Es waren ganz rohe Klexereien in schreiend bunten Farben. Auf dem ersten ruhte ein roter Mann heiter und lächelnd auf etwas, das einem Gebirgskamme glich, in der Hand ein Musikinstrument, auf dem Haupte eine Krone. Auf dem zweiten brüllte ein ähnlicher Mann aus Leibeskräften, während ein halbes Dutzend schwarzer Geschöpfe ihn mit Stangen prügelten und mit Lanzen stachen.

»Dies ist eine verdammte, und jenes eine erlöste Seele,« sagte Pater Ignaz Morat und betrachtete die Bilder mit großer Genugthuung. »Dies hier sind Wolken, auf denen der selige Geist ruhet und die Wonnen des Paradieses genießt. Das Bild ist gut gemacht, aber es hat keine gute Wirkung gehabt, weil keine Biber darauf sind und keine Tabakspfeife hineingemalt ist. Sehen Sie, die armen Menschen haben wenig Vernunft, da müssen wir sie denn, so gut wir können, durch ihre thörichten Sinne zu unterrichten suchen. Dies andere Bild ist besser. Es hat schon mehrere Weiber bekehrt und auch einige Indianer. Wenn ich im Frühling wiederkomme, werde ich die erlöste Seele nicht wieder mitbringen, aber dafür fünf verdammte Seelen, eine für jede der Nationen. Sehen Sie, wir müssen eben den Satan mit solchen Waffen bekämpfen, wie wir sie gerade haben. Doch, meine Kinder, wenn ihr gehen müßt, so laßt mich euch vorher segnen.«

Und nun begab sich etwas Merkwürdiges, denn die schöne Seele dieses Mannes leuchtete durch all die elenden Wolken von Sektentum und Bekenntnisunterschieden hindurch, – und als er seine Hand erhob, um sie zu segnen, da sanken die Protestanten auf die Kniee, sogar der alte Ephraim lauschte mit erweichtem Herzen und gebeugtem Haupte den halbverstandenen Worten dieses verkrüppelten, halbblinden, kleinen Fremden.

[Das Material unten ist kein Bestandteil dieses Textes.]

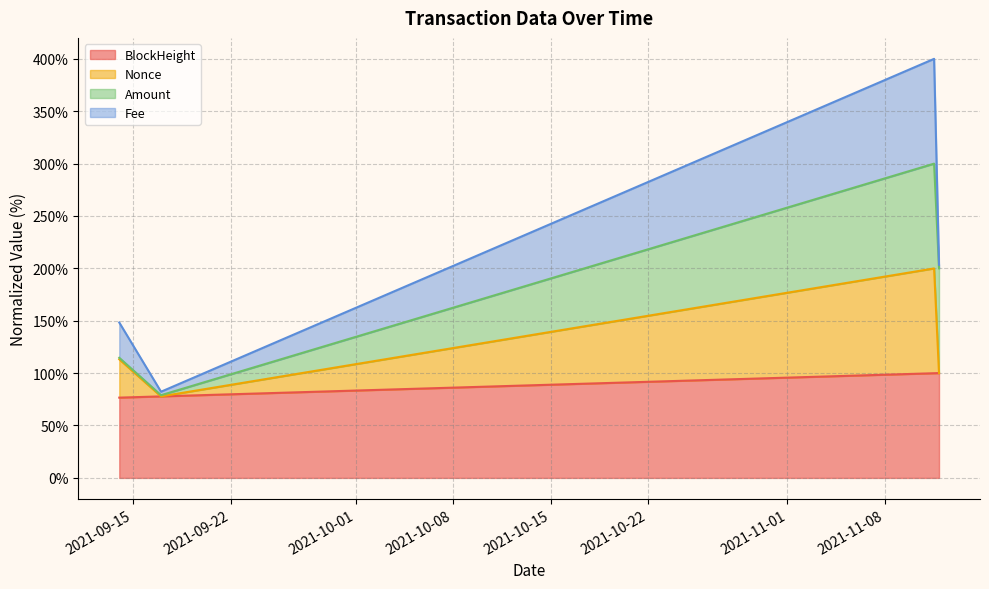

What is the lowest value of the BlockHeight series?

76.6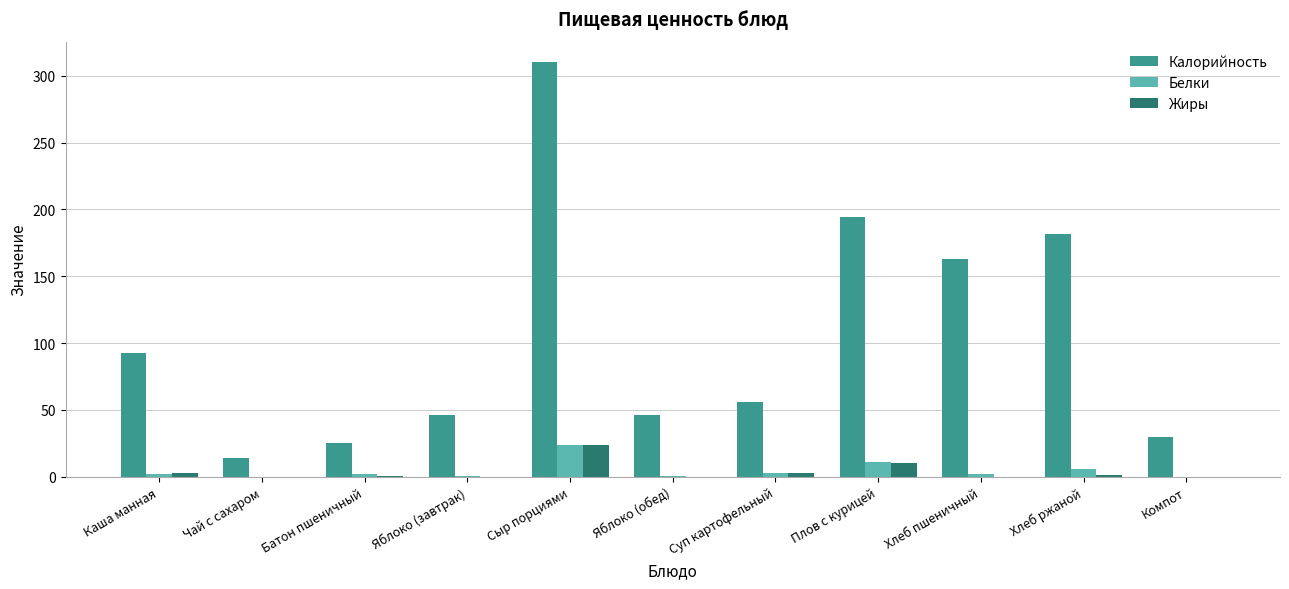

Is it true that Калорийность equals 53.9 at Хлеб ржаной?

False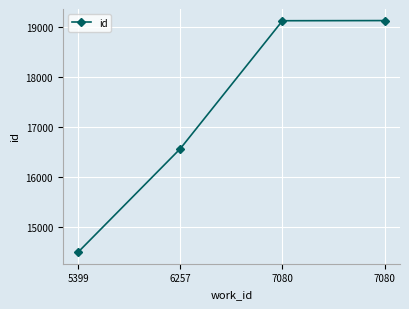

Is this an area chart (filled region under the line)?

No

»So lebt denn wohl,« fuhr er fort, als sie sich erhoben hatten. »Möge Sankt Eulalies Sonnenlicht euch geleiten und möge Sankt Anna von Beaupré euch schützen im Augenblick der Gefahr!«

Damit verließen sie ihn, und die groteske und doch so heldenhafte Gestalt schleppte sich weiter durch die Wälder mit seinem Zelt, seinen Bildern und seiner Verstümmelung.

Wenn die römische Kirche jemals untergehen sollte, so wird die Schuld an den Schwächen und Sünden ihrer Oberen liegen, oder es wird geschehen, weil sie das, was weitherzig gedacht ist, engherzig erklären will, aber es wird sicherlich nie geschehen durch die Schuld der niederen geistlichen Streiter, denn niemals haben sich Männer und Frauen verschwenderischer und selbstverleugnender hingeopfert, als in ihrem Dienste.